Write out the following listing's lines from the one with "the Slack channel." to the one with "variable if environment", exactly, with both included and no others.

Start of Material supplied

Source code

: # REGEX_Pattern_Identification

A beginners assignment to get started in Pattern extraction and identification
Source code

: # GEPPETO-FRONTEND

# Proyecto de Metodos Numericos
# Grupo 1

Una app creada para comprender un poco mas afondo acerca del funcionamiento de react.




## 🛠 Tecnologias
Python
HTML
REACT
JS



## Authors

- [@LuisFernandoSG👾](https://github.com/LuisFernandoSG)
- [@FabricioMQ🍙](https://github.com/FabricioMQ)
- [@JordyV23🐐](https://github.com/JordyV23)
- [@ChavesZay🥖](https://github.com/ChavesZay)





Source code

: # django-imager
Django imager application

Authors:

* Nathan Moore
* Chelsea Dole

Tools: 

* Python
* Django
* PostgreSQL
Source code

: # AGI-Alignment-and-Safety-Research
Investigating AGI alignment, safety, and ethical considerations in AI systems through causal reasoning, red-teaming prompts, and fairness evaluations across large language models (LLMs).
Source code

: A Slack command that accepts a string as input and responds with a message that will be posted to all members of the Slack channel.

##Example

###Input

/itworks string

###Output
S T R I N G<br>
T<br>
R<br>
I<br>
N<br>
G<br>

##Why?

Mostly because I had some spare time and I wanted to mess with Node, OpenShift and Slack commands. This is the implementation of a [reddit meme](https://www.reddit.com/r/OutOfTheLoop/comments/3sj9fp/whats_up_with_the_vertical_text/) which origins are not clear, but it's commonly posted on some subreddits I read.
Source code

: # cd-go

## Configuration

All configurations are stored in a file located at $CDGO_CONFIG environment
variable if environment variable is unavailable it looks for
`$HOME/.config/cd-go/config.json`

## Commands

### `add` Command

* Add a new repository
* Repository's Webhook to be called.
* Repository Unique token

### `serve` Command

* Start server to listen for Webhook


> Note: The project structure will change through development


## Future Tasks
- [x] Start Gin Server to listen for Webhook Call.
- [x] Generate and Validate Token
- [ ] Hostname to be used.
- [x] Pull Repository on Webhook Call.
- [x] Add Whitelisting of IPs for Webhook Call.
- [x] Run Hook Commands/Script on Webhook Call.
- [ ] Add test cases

End of Material supplied

Exercise answer:
: A Slack command that accepts a string as input and responds with a message that will be posted to all members of the Slack channel.

##Example

###Input

/itworks string

###Output
S T R I N G<br>
T<br>
R<br>
I<br>
N<br>
G<br>

##Why?

Mostly because I had some spare time and I wanted to mess with Node, OpenShift and Slack commands. This is the implementation of a [reddit meme](https://www.reddit.com/r/OutOfTheLoop/comments/3sj9fp/whats_up_with_the_vertical_text/) which origins are not clear, but it's commonly posted on some subreddits I read.
Source code

: # cd-go

## Configuration

All configurations are stored in a file located at $CDGO_CONFIG environment
variable if environment variable is unavailable it looks for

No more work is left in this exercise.